Le budget du CNRS stagne depuis plus de dix ans, avec pour conséquence la suppression de 1 581 postes de titulaires entre 2005 et 2017, soit une réduction de 6% des effectifs de titulaires au CNRS depuis 2005. Avec la Loi de programmation des finances publiques 2018–2022 qui pérennise cette contrainte budgétaire sur le CNRS, le président du CNRS annonce un recrutement de titulaires pour les quatre prochaines années à hauteur de 250 chercheurs et 310 ingénieurs et techniciens par an. Ce niveau de recrutements impliquera la suppression d’environ 340 postes de titulaires au CNRS d’ici 2022 (qui s’ajouteraient aux 1 581 déjà supprimés depuis 2005).
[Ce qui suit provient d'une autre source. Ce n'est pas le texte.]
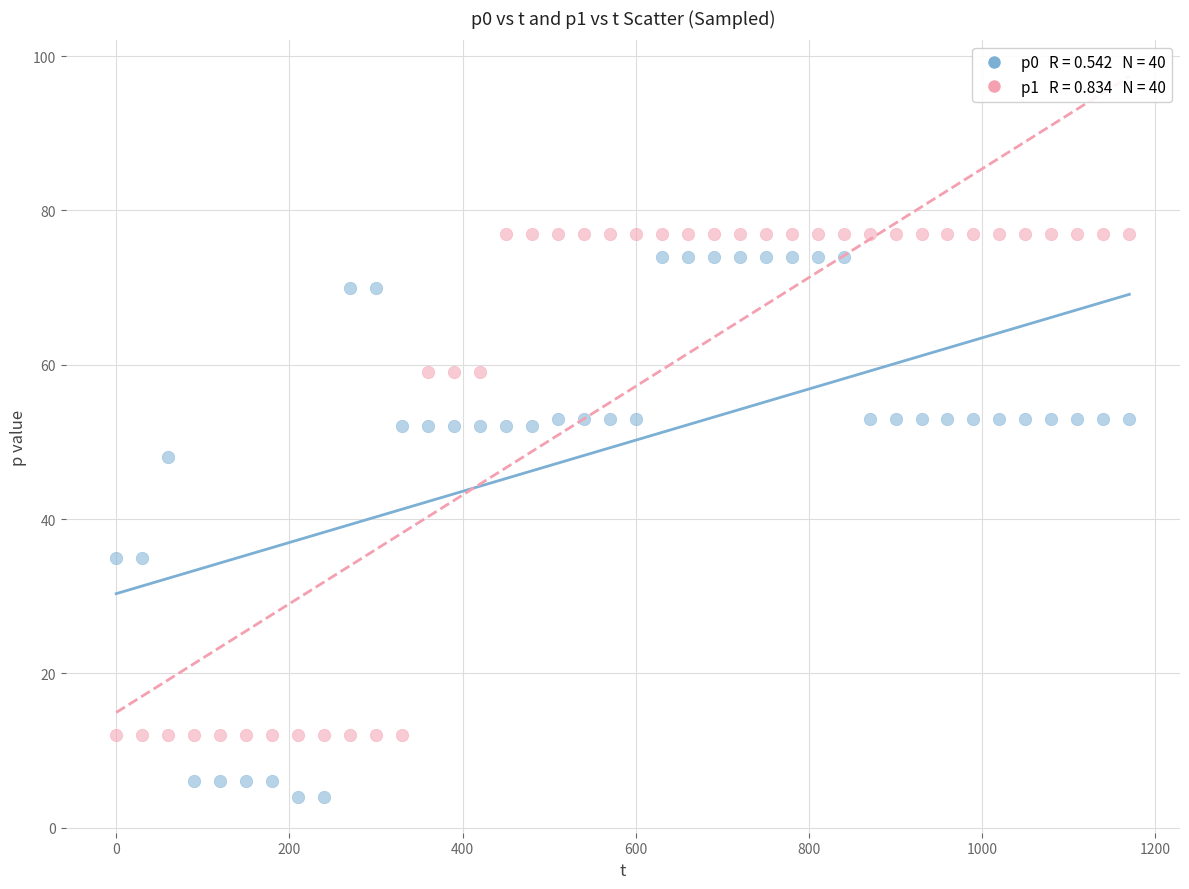

Across all data points, what is the range of X values (max minus min)?

1170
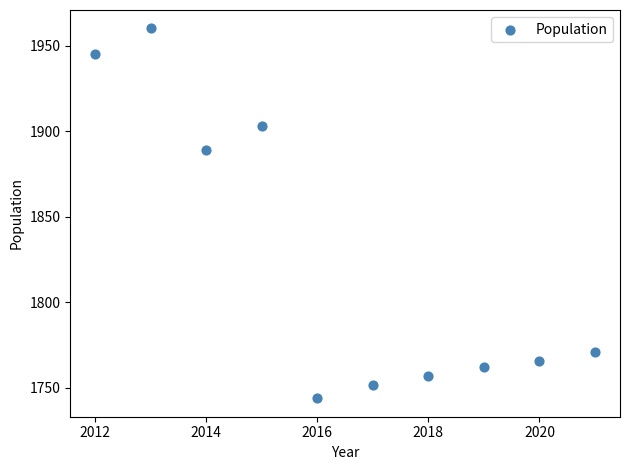

What is the range of Y values (max minus min)?

216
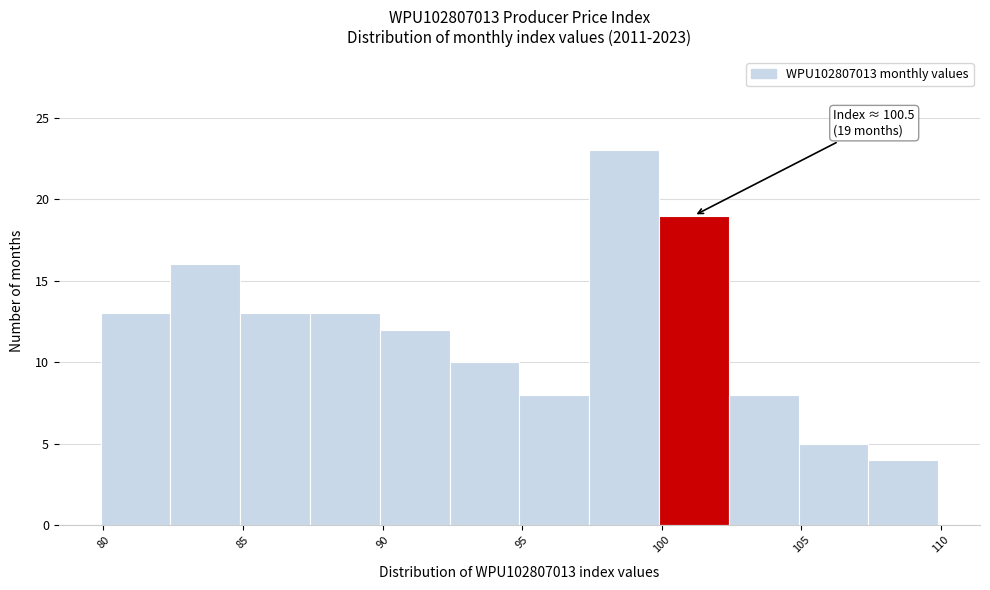

Over which range of the x-axis is the bar tallest?

97.4 to 99.9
Avec cette trajectoire, le CNRS et la recherche publique en France amorcent un décrochage inédit qui met en danger leurs capacités à mettre en œuvre leur principale mission : le développement de la recherche de base et le progrès des connaissances.
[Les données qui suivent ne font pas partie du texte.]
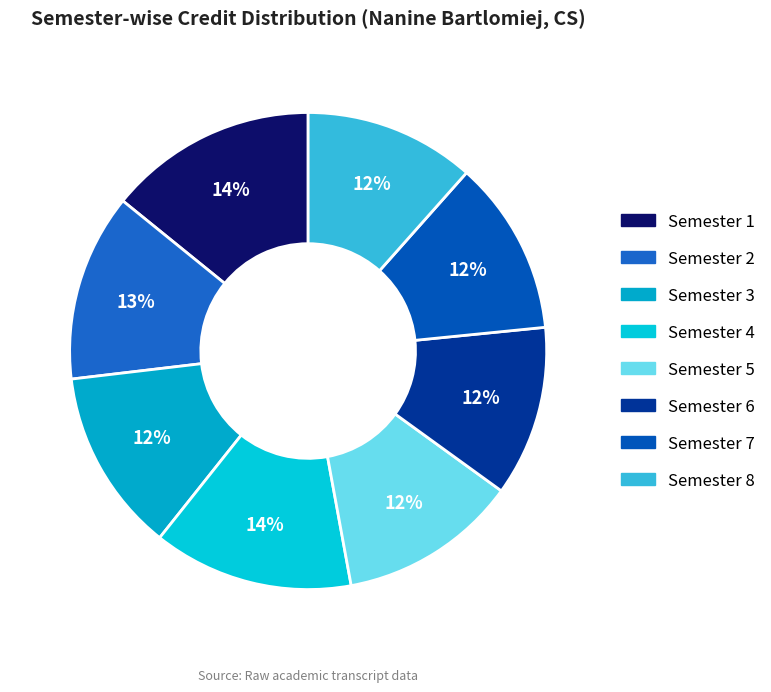

Does any single category account for the majority?

No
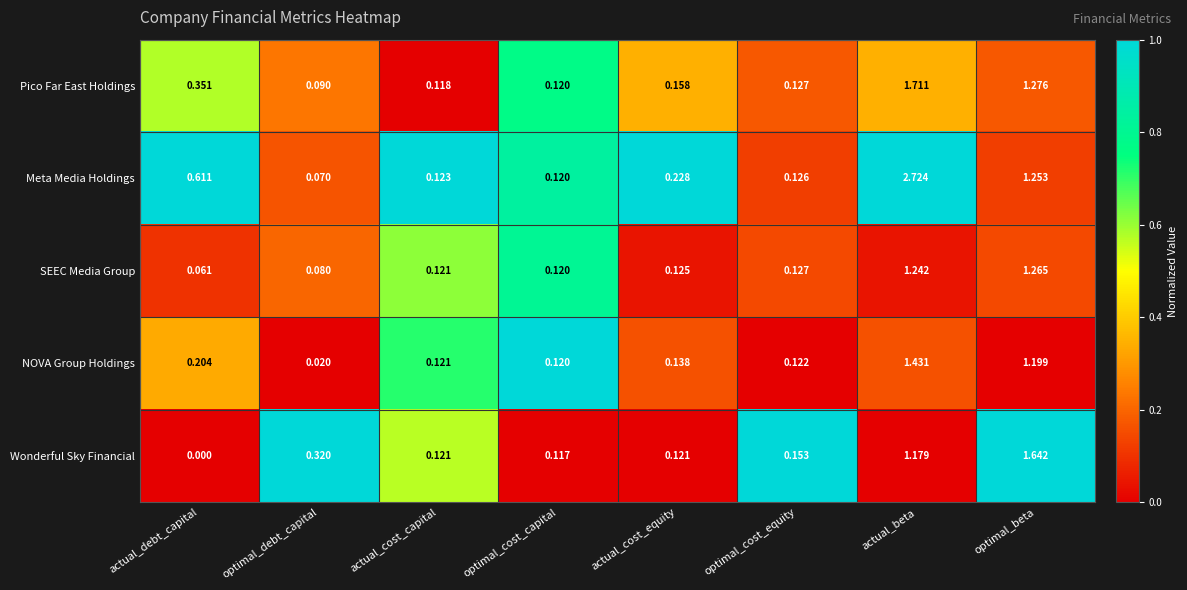

At which category does the chart reach its minimum across all series?

actual_debt_capital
Le Comité technique du CNRS demande un plan pluriannuel pour l’emploi scientifique en France avec la création de 6 000 postes de titulaires (enseignant-chercheur, chercheur, ingénieur, technicien, bibliothécaire) par an pendant dix ans dans l’enseignement supérieur et la recherche pour atteindre l’objectif de 3% du produit intérieur brut (PIB) de dépenses de recherche et développement (R&D).

Au minimum, le Comité technique du CNRS demande que le nombre de recrutements au CNRS s’élève à 365 chercheur·e·s et 508 ingénieur·e·s et technicien·ne·s par an pour revenir à un CNRS dans ses dimensions du début des années 2000.